Chez les messieurs, la compétition est en effet moins disputée. On pense bien évidemment à l’Américain Steve Carell, aussi génial que méconnaissable en inquiétant milliardaire "ornithologue-philatéliste-philanthrope" pour "Foxcatcher". Mais à ses côtés, son compatriote Channing Tatum, âme fragile dans un corps de malabar, n’a pas à rougir de ses états de service.
Parce qu’il grogne, éructe et fait la grimace comme personne, Timothy Spall fait un superbe "Mr. Turner", le lumineux biopic du Britannique Mike Leigh consacré au célèbre peintre anglais du XIXe siècle.
Mais le jury pourrait donner la prime à la jeunesse en récompensant la tornade canadienne Antoine-Olivier Pilon, 16 ans au compteur et auteur d’une impressionnante prestation pour "Mommy" (décidément incontournable) dans lequel il interprète un adolescent atteint de troubles du comportement. Jamais acteur n’a encore été couronné si jeune à Cannes.

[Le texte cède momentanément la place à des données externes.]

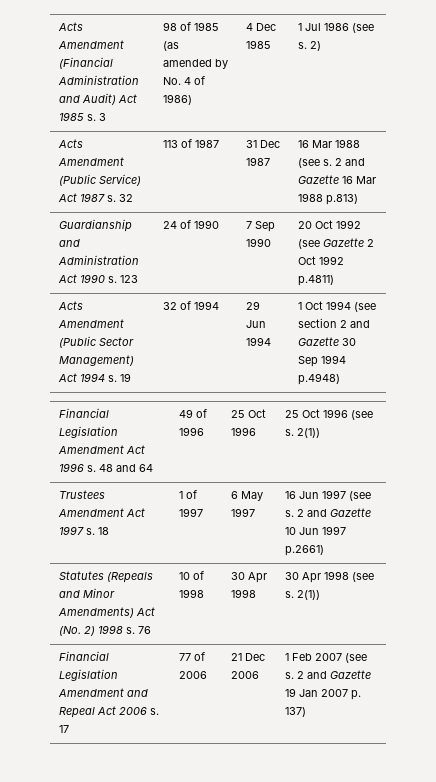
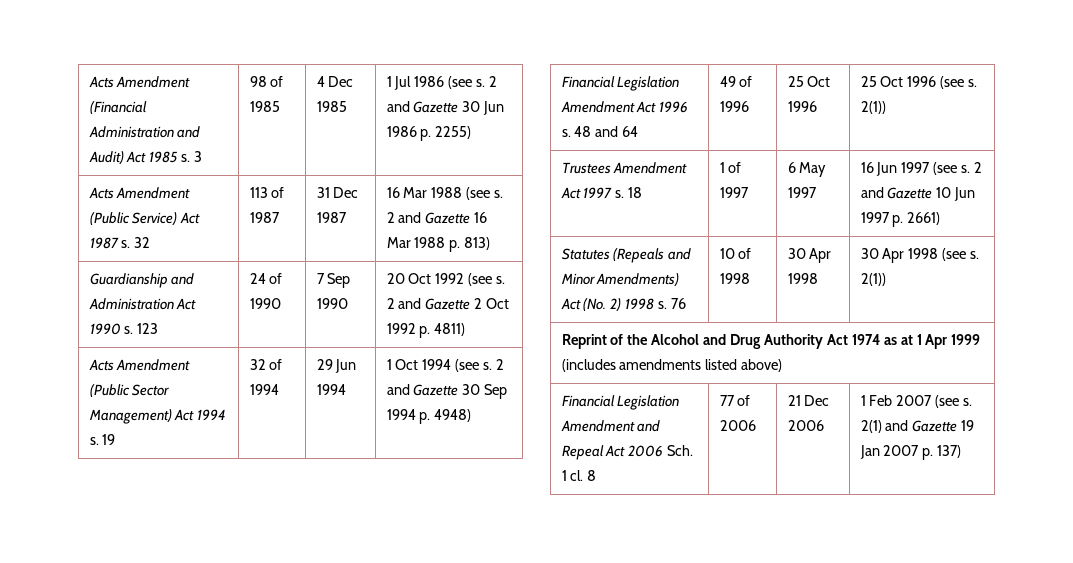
[162,41,179,51] [162,59,228,69] [162,76,205,85] [162,94,192,105] (as amended by No. 4 of 1986) -> (280, 106) none
[309,41,321,51] 2) -> [489,76,498,87] [386,101,505,115] [386,126,472,141] 2 and Gazette 30 Jun 1986 p. 2255)
[325,194,358,205] p.813) -> [449,237,491,252] p. 813)
(320, 244) none -> [496,276,506,284] [386,298,422,309] s. 2 and
[297,275,334,286] p.4811) -> [419,323,466,338] p. 4811)
[297,318,337,328] section -> [483,362,493,370] s.
[297,373,340,385] p.4948) -> [419,409,472,424] p. 4948)
[284,545,324,556] p.2661) -> [892,212,941,227] p. 2661)
(320, 595) none -> [561,334,981,349] [561,359,783,372] // Reprint of the Alcohol and Drug Authority Act 1974 as at 1 Apr 1999 (includes amendments listed above)
[149,708,159,715] [58,725,69,733] s. 17 -> [667,445,694,456] [561,470,597,481] Sch. 1 cl. 8
[296,671,304,679] 2 -> [860,420,882,433] 2(1)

Le reste des récompenses relève du même casse-tête pour les jurés. D’aucuns verraient bien le drame lyrique "Still the Water" valoir un prix de la mise en scène à la Japonaise Naomi Kawase. Mais le chic "Saint Laurent" de Bertrand Bonello, âpre portrait du couturier français drapé de magnifiques étoffes visuelles, pourrait tout aussi bien rafler la mise
Pour ses fascinantes scènes de la vie conjugale et son implacable critique du charme discret de la bourgeoisie intellectuelle turque, le très beau et très long métrage "Sommeil d’hiver" de Nuri Bilge Ceylan fait figure de postulant sérieux au prix du scénario. Mais la déjanté et très inégal film à sketchs "Relatos Salvajes" de l’Argentin Damian Szifron pourrait jouer les trouble-fêtes. Les occasions de se dérider n’étant pas légion à Cannes, une récompense attribuée à cette satire produite, entre autres, par Pedro Almodovar, inciterait sûrement les organisateurs à sélectionner davantage de comédies à l’avenir.
Sans véritable chef d’œuvre en compétition, le festival de Cannes 2014 ne délivrera pas la meilleure Palme d’or de ces dernières années, mais au moins entretient-il le suspens jusqu’au bout.